DATA =

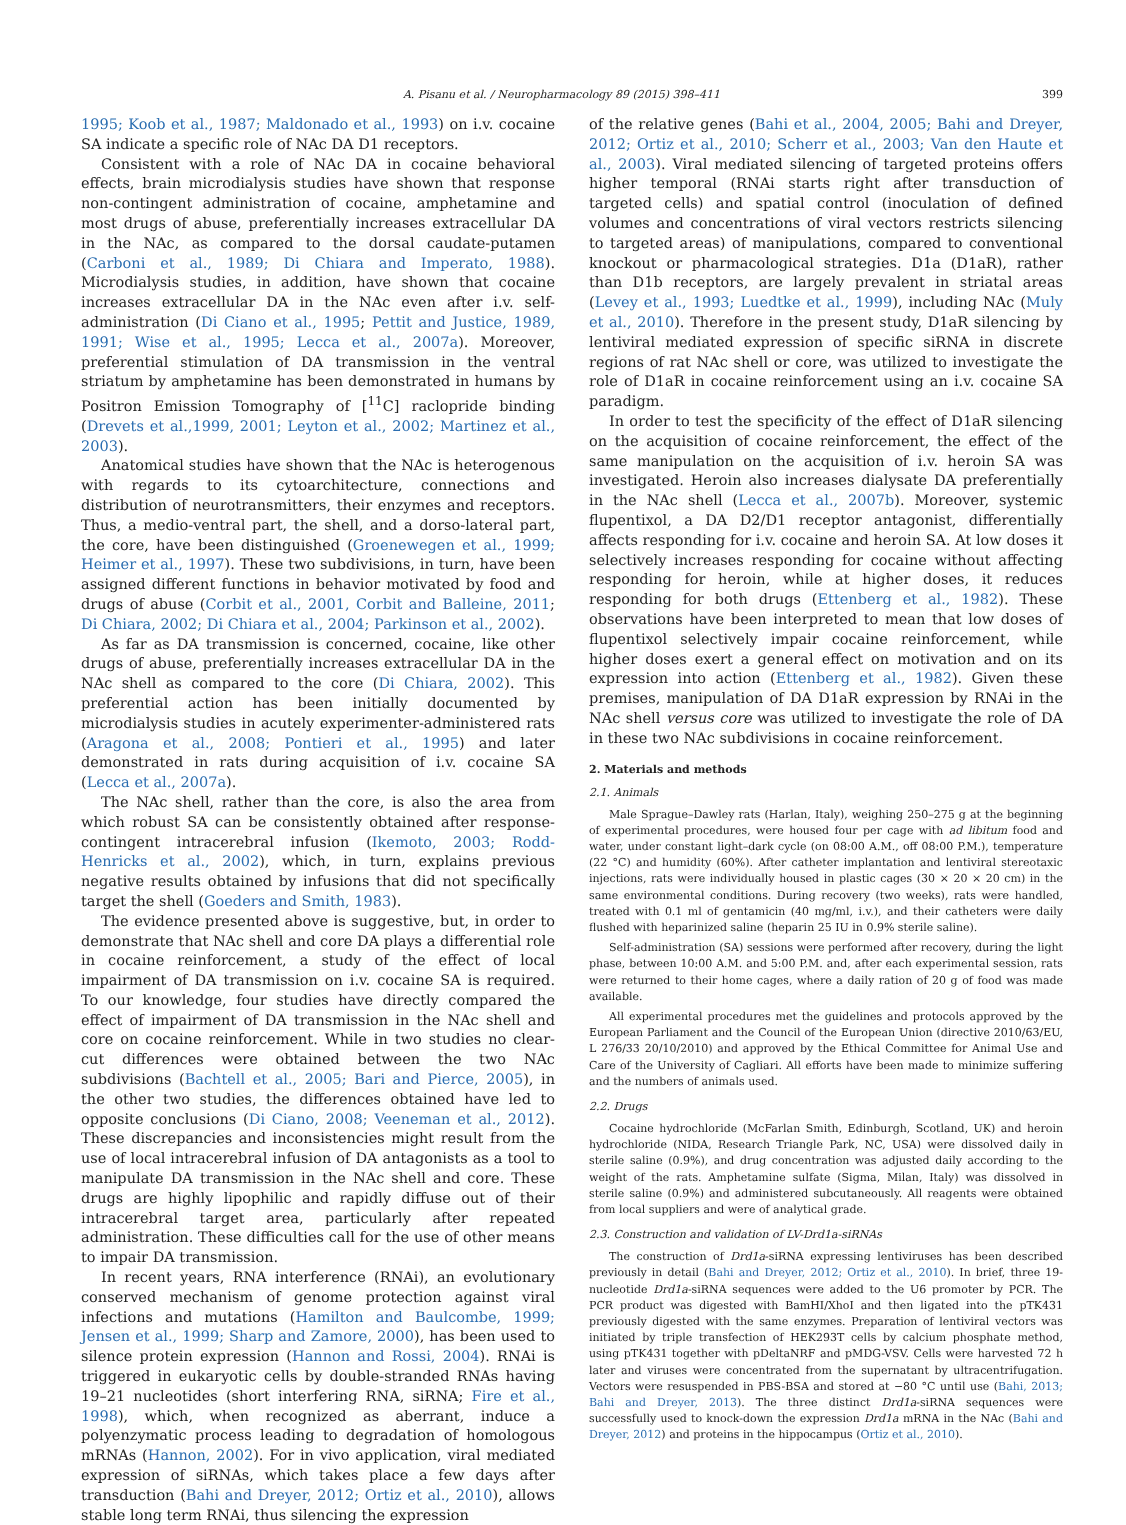A. Pisanu et al. / Neuropharmacology 89 (2015) 398–411 399
1995; Koob et al., 1987; Maldonado et al., 1993) on i.v. cocaine SA indicate a specific role of NAc DA D1 receptors.
Consistent with a role of NAc DA in cocaine behavioral effects, brain microdialysis studies have shown that response non-contingent administration of cocaine, amphetamine and most drugs of abuse, preferentially increases extracellular DA in the NAc, as compared to the dorsal caudate-putamen (Carboni et al., 1989; Di Chiara and Imperato, 1988). Microdialysis studies, in addition, have shown that cocaine increases extracellular DA in the NAc even after i.v. self-administration (Di Ciano et al., 1995; Pettit and Justice, 1989, 1991; Wise et al., 1995; Lecca et al., 2007a). Moreover, preferential stimulation of DA transmission in the ventral striatum by amphetamine has been demonstrated in humans by Positron Emission Tomography of [<sup>11</sup>C] raclopride binding (Drevets et al.,1999, 2001; Leyton et al., 2002; Martinez et al., 2003).
Anatomical studies have shown that the NAc is heterogenous with regards to its cytoarchitecture, connections and distribution of neurotransmitters, their enzymes and receptors. Thus, a medio-ventral part, the shell, and a dorso-lateral part, the core, have been distinguished (Groenewegen et al., 1999; Heimer et al., 1997). These two subdivisions, in turn, have been assigned different functions in behavior motivated by food and drugs of abuse (Corbit et al., 2001, Corbit and Balleine, 2011; Di Chiara, 2002; Di Chiara et al., 2004; Parkinson et al., 2002).
As far as DA transmission is concerned, cocaine, like other drugs of abuse, preferentially increases extracellular DA in the NAc shell as compared to the core (Di Chiara, 2002). This preferential action has been initially documented by microdialysis studies in acutely experimenter-administered rats (Aragona et al., 2008; Pontieri et al., 1995) and later demonstrated in rats during acquisition of i.v. cocaine SA (Lecca et al., 2007a).
The NAc shell, rather than the core, is also the area from which robust SA can be consistently obtained after response-contingent intracerebral infusion (Ikemoto, 2003; Rodd-Henricks et al., 2002), which, in turn, explains previous negative results obtained by infusions that did not specifically target the shell (Goeders and Smith, 1983).
The evidence presented above is suggestive, but, in order to demonstrate that NAc shell and core DA plays a differential role in cocaine reinforcement, a study of the effect of local impairment of DA transmission on i.v. cocaine SA is required. To our knowledge, four studies have directly compared the effect of impairment of DA transmission in the NAc shell and core on cocaine reinforcement. While in two studies no clear-cut differences were obtained between the two NAc subdivisions (Bachtell et al., 2005; Bari and Pierce, 2005), in the other two studies, the differences obtained have led to opposite conclusions (Di Ciano, 2008; Veeneman et al., 2012). These discrepancies and inconsistencies might result from the use of local intracerebral infusion of DA antagonists as a tool to manipulate DA transmission in the NAc shell and core. These drugs are highly lipophilic and rapidly diffuse out of their intracerebral target area, particularly after repeated administration. These difficulties call for the use of other means to impair DA transmission.
In recent years, RNA interference (RNAi), an evolutionary conserved mechanism of genome protection against viral infections and mutations (Hamilton and Baulcombe, 1999; Jensen et al., 1999; Sharp and Zamore, 2000), has been used to silence protein expression (Hannon and Rossi, 2004). RNAi is triggered in eukaryotic cells by double-stranded RNAs having 19–21 nucleotides (short interfering RNA, siRNA; Fire et al., 1998), which, when recognized as aberrant, induce a polyenzymatic process leading to degradation of homologous mRNAs (Hannon, 2002). For in vivo application, viral mediated expression of siRNAs, which takes place a few days after transduction (Bahi and Dreyer, 2012; Ortiz et al., 2010), allows stable long term RNAi, thus silencing the expression
of the relative genes (Bahi et al., 2004, 2005; Bahi and Dreyer, 2012; Ortiz et al., 2010; Scherr et al., 2003; Van den Haute et al., 2003). Viral mediated silencing of targeted proteins offers higher temporal (RNAi starts right after transduction of targeted cells) and spatial control (inoculation of defined volumes and concentrations of viral vectors restricts silencing to targeted areas) of manipulations, compared to conventional knockout or pharmacological strategies. D1a (D1aR), rather than D1b receptors, are largely prevalent in striatal areas (Levey et al., 1993; Luedtke et al., 1999), including NAc (Muly et al., 2010). Therefore in the present study, D1aR silencing by lentiviral mediated expression of specific siRNA in discrete regions of rat NAc shell or core, was utilized to investigate the role of D1aR in cocaine reinforcement using an i.v. cocaine SA paradigm.
In order to test the specificity of the effect of D1aR silencing on the acquisition of cocaine reinforcement, the effect of the same manipulation on the acquisition of i.v. heroin SA was investigated. Heroin also increases dialysate DA preferentially in the NAc shell (Lecca et al., 2007b). Moreover, systemic flupentixol, a DA D2/D1 receptor antagonist, differentially affects responding for i.v. cocaine and heroin SA. At low doses it selectively increases responding for cocaine without affecting responding for heroin, while at higher doses, it reduces responding for both drugs (Ettenberg et al., 1982). These observations have been interpreted to mean that low doses of flupentixol selectively impair cocaine reinforcement, while higher doses exert a general effect on motivation and on its expression into action (Ettenberg et al., 1982). Given these premises, manipulation of DA D1aR expression by RNAi in the NAc shell versus core was utilized to investigate the role of DA in these two NAc subdivisions in cocaine reinforcement.
2. Materials and methods
2.1. Animals
Male Sprague–Dawley rats (Harlan, Italy), weighing 250–275 g at the beginning of experimental procedures, were housed four per cage with ad libitum food and water, under constant light–dark cycle (on 08:00 A.M., off 08:00 P.M.), temperature (22 °C) and humidity (60%). After catheter implantation and lentiviral stereotaxic injections, rats were individually housed in plastic cages (30 × 20 × 20 cm) in the same environmental conditions. During recovery (two weeks), rats were handled, treated with 0.1 ml of gentamicin (40 mg/ml, i.v.), and their catheters were daily flushed with heparinized saline (heparin 25 IU in 0.9% sterile saline).
Self-administration (SA) sessions were performed after recovery, during the light phase, between 10:00 A.M. and 5:00 P.M. and, after each experimental session, rats were returned to their home cages, where a daily ration of 20 g of food was made available.
All experimental procedures met the guidelines and protocols approved by the European Parliament and the Council of the European Union (directive 2010/63/EU, L 276/33 20/10/2010) and approved by the Ethical Committee for Animal Use and Care of the University of Cagliari. All efforts have been made to minimize suffering and the numbers of animals used.
2.2. Drugs
Cocaine hydrochloride (McFarlan Smith, Edinburgh, Scotland, UK) and heroin hydrochloride (NIDA, Research Triangle Park, NC, USA) were dissolved daily in sterile saline (0.9%), and drug concentration was adjusted daily according to the weight of the rats. Amphetamine sulfate (Sigma, Milan, Italy) was dissolved in sterile saline (0.9%) and administered subcutaneously. All reagents were obtained from local suppliers and were of analytical grade.
2.3. Construction and validation of LV-Drd1a-siRNAs
The construction of Drd1a-siRNA expressing lentiviruses has been described previously in detail (Bahi and Dreyer, 2012; Ortiz et al., 2010). In brief, three 19-nucleotide Drd1a-siRNA sequences were added to the U6 promoter by PCR. The PCR product was digested with BamHI/XhoI and then ligated into the pTK431 previously digested with the same enzymes. Preparation of lentiviral vectors was initiated by triple transfection of HEK293T cells by calcium phosphate method, using pTK431 together with pDeltaNRF and pMDG-VSV. Cells were harvested 72 h later and viruses were concentrated from the supernatant by ultracentrifugation. Vectors were resuspended in PBS-BSA and stored at −80 °C until use (Bahi, 2013; Bahi and Dreyer, 2013). The three distinct Drd1a-siRNA sequences were successfully used to knock-down the expression Drd1a mRNA in the NAc (Bahi and Dreyer, 2012) and proteins in the hippocampus (Ortiz et al., 2010).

WHAT IS BEING ASKED =
Word for word, repeat each line of the records, and leave every image out.

RESPONSE BOX =
A. Pisanu et al. / Neuropharmacology 89 (2015) 398–411 399
1995; Koob et al., 1987; Maldonado et al., 1993) on i.v. cocaine SA indicate a specific role of NAc DA D1 receptors.
Consistent with a role of NAc DA in cocaine behavioral effects, brain microdialysis studies have shown that response non-contingent administration of cocaine, amphetamine and most drugs of abuse, preferentially increases extracellular DA in the NAc, as compared to the dorsal caudate-putamen (Carboni et al., 1989; Di Chiara and Imperato, 1988). Microdialysis studies, in addition, have shown that cocaine increases extracellular DA in the NAc even after i.v. self-administration (Di Ciano et al., 1995; Pettit and Justice, 1989, 1991; Wise et al., 1995; Lecca et al., 2007a). Moreover, preferential stimulation of DA transmission in the ventral striatum by amphetamine has been demonstrated in humans by Positron Emission Tomography of [<sup>11</sup>C] raclopride binding (Drevets et al.,1999, 2001; Leyton et al., 2002; Martinez et al., 2003).
Anatomical studies have shown that the NAc is heterogenous with regards to its cytoarchitecture, connections and distribution of neurotransmitters, their enzymes and receptors. Thus, a medio-ventral part, the shell, and a dorso-lateral part, the core, have been distinguished (Groenewegen et al., 1999; Heimer et al., 1997). These two subdivisions, in turn, have been assigned different functions in behavior motivated by food and drugs of abuse (Corbit et al., 2001, Corbit and Balleine, 2011; Di Chiara, 2002; Di Chiara et al., 2004; Parkinson et al., 2002).
As far as DA transmission is concerned, cocaine, like other drugs of abuse, preferentially increases extracellular DA in the NAc shell as compared to the core (Di Chiara, 2002). This preferential action has been initially documented by microdialysis studies in acutely experimenter-administered rats (Aragona et al., 2008; Pontieri et al., 1995) and later demonstrated in rats during acquisition of i.v. cocaine SA (Lecca et al., 2007a).
The NAc shell, rather than the core, is also the area from which robust SA can be consistently obtained after response-contingent intracerebral infusion (Ikemoto, 2003; Rodd-Henricks et al., 2002), which, in turn, explains previous negative results obtained by infusions that did not specifically target the shell (Goeders and Smith, 1983).
The evidence presented above is suggestive, but, in order to demonstrate that NAc shell and core DA plays a differential role in cocaine reinforcement, a study of the effect of local impairment of DA transmission on i.v. cocaine SA is required. To our knowledge, four studies have directly compared the effect of impairment of DA transmission in the NAc shell and core on cocaine reinforcement. While in two studies no clear-cut differences were obtained between the two NAc subdivisions (Bachtell et al., 2005; Bari and Pierce, 2005), in the other two studies, the differences obtained have led to opposite conclusions (Di Ciano, 2008; Veeneman et al., 2012). These discrepancies and inconsistencies might result from the use of local intracerebral infusion of DA antagonists as a tool to manipulate DA transmission in the NAc shell and core. These drugs are highly lipophilic and rapidly diffuse out of their intracerebral target area, particularly after repeated administration. These difficulties call for the use of other means to impair DA transmission.
In recent years, RNA interference (RNAi), an evolutionary conserved mechanism of genome protection against viral infections and mutations (Hamilton and Baulcombe, 1999; Jensen et al., 1999; Sharp and Zamore, 2000), has been used to silence protein expression (Hannon and Rossi, 2004). RNAi is triggered in eukaryotic cells by double-stranded RNAs having 19–21 nucleotides (short interfering RNA, siRNA; Fire et al., 1998), which, when recognized as aberrant, induce a polyenzymatic process leading to degradation of homologous mRNAs (Hannon, 2002). For in vivo application, viral mediated expression of siRNAs, which takes place a few days after transduction (Bahi and Dreyer, 2012; Ortiz et al., 2010), allows stable long term RNAi, thus silencing the expression
of the relative genes (Bahi et al., 2004, 2005; Bahi and Dreyer, 2012; Ortiz et al., 2010; Scherr et al., 2003; Van den Haute et al., 2003). Viral mediated silencing of targeted proteins offers higher temporal (RNAi starts right after transduction of targeted cells) and spatial control (inoculation of defined volumes and concentrations of viral vectors restricts silencing to targeted areas) of manipulations, compared to conventional knockout or pharmacological strategies. D1a (D1aR), rather than D1b receptors, are largely prevalent in striatal areas (Levey et al., 1993; Luedtke et al., 1999), including NAc (Muly et al., 2010). Therefore in the present study, D1aR silencing by lentiviral mediated expression of specific siRNA in discrete regions of rat NAc shell or core, was utilized to investigate the role of D1aR in cocaine reinforcement using an i.v. cocaine SA paradigm.
In order to test the specificity of the effect of D1aR silencing on the acquisition of cocaine reinforcement, the effect of the same manipulation on the acquisition of i.v. heroin SA was investigated. Heroin also increases dialysate DA preferentially in the NAc shell (Lecca et al., 2007b). Moreover, systemic flupentixol, a DA D2/D1 receptor antagonist, differentially affects responding for i.v. cocaine and heroin SA. At low doses it selectively increases responding for cocaine without affecting responding for heroin, while at higher doses, it reduces responding for both drugs (Ettenberg et al., 1982). These observations have been interpreted to mean that low doses of flupentixol selectively impair cocaine reinforcement, while higher doses exert a general effect on motivation and on its expression into action (Ettenberg et al., 1982). Given these premises, manipulation of DA D1aR expression by RNAi in the NAc shell versus core was utilized to investigate the role of DA in these two NAc subdivisions in cocaine reinforcement.
2. Materials and methods
2.1. Animals
Male Sprague–Dawley rats (Harlan, Italy), weighing 250–275 g at the beginning of experimental procedures, were housed four per cage with ad libitum food and water, under constant light–dark cycle (on 08:00 A.M., off 08:00 P.M.), temperature (22 °C) and humidity (60%). After catheter implantation and lentiviral stereotaxic injections, rats were individually housed in plastic cages (30 × 20 × 20 cm) in the same environmental conditions. During recovery (two weeks), rats were handled, treated with 0.1 ml of gentamicin (40 mg/ml, i.v.), and their catheters were daily flushed with heparinized saline (heparin 25 IU in 0.9% sterile saline).
Self-administration (SA) sessions were performed after recovery, during the light phase, between 10:00 A.M. and 5:00 P.M. and, after each experimental session, rats were returned to their home cages, where a daily ration of 20 g of food was made available.
All experimental procedures met the guidelines and protocols approved by the European Parliament and the Council of the European Union (directive 2010/63/EU, L 276/33 20/10/2010) and approved by the Ethical Committee for Animal Use and Care of the University of Cagliari. All efforts have been made to minimize suffering and the numbers of animals used.
2.2. Drugs
Cocaine hydrochloride (McFarlan Smith, Edinburgh, Scotland, UK) and heroin hydrochloride (NIDA, Research Triangle Park, NC, USA) were dissolved daily in sterile saline (0.9%), and drug concentration was adjusted daily according to the weight of the rats. Amphetamine sulfate (Sigma, Milan, Italy) was dissolved in sterile saline (0.9%) and administered subcutaneously. All reagents were obtained from local suppliers and were of analytical grade.
2.3. Construction and validation of LV-Drd1a-siRNAs
The construction of Drd1a-siRNA expressing lentiviruses has been described previously in detail (Bahi and Dreyer, 2012; Ortiz et al., 2010). In brief, three 19-nucleotide Drd1a-siRNA sequences were added to the U6 promoter by PCR. The PCR product was digested with BamHI/XhoI and then ligated into the pTK431 previously digested with the same enzymes. Preparation of lentiviral vectors was initiated by triple transfection of HEK293T cells by calcium phosphate method, using pTK431 together with pDeltaNRF and pMDG-VSV. Cells were harvested 72 h later and viruses were concentrated from the supernatant by ultracentrifugation. Vectors were resuspended in PBS-BSA and stored at −80 °C until use (Bahi, 2013; Bahi and Dreyer, 2013). The three distinct Drd1a-siRNA sequences were successfully used to knock-down the expression Drd1a mRNA in the NAc (Bahi and Dreyer, 2012) and proteins in the hippocampus (Ortiz et al., 2010).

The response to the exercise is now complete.